:: What needs to be done ::
Produce an exact copy of the data below.

[Stored data entries]
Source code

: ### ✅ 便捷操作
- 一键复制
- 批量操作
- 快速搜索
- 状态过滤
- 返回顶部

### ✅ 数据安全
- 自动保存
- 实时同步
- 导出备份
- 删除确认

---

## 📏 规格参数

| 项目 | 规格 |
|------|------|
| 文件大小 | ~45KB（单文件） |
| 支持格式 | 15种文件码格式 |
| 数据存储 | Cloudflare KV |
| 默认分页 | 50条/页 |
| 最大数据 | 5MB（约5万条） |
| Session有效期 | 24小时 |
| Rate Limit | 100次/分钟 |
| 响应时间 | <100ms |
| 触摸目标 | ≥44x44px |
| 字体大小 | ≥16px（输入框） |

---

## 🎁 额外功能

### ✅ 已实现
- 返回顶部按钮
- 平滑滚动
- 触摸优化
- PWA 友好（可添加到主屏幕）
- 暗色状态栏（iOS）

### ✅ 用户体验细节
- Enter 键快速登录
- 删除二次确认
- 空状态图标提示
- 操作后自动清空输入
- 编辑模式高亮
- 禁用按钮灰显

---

:: Response to this task ::
Source code

: ### ✅ 便捷操作
- 一键复制
- 批量操作
- 快速搜索
- 状态过滤
- 返回顶部

### ✅ 数据安全
- 自动保存
- 实时同步
- 导出备份
- 删除确认

---

## 📏 规格参数

| 项目 | 规格 |
|------|------|
| 文件大小 | ~45KB（单文件） |
| 支持格式 | 15种文件码格式 |
| 数据存储 | Cloudflare KV |
| 默认分页 | 50条/页 |
| 最大数据 | 5MB（约5万条） |
| Session有效期 | 24小时 |
| Rate Limit | 100次/分钟 |
| 响应时间 | <100ms |
| 触摸目标 | ≥44x44px |
| 字体大小 | ≥16px（输入框） |

---

## 🎁 额外功能

### ✅ 已实现
- 返回顶部按钮
- 平滑滚动
- 触摸优化
- PWA 友好（可添加到主屏幕）
- 暗色状态栏（iOS）

### ✅ 用户体验细节
- Enter 键快速登录
- 删除二次确认
- 空状态图标提示
- 操作后自动清空输入
- 编辑模式高亮
- 禁用按钮灰显

---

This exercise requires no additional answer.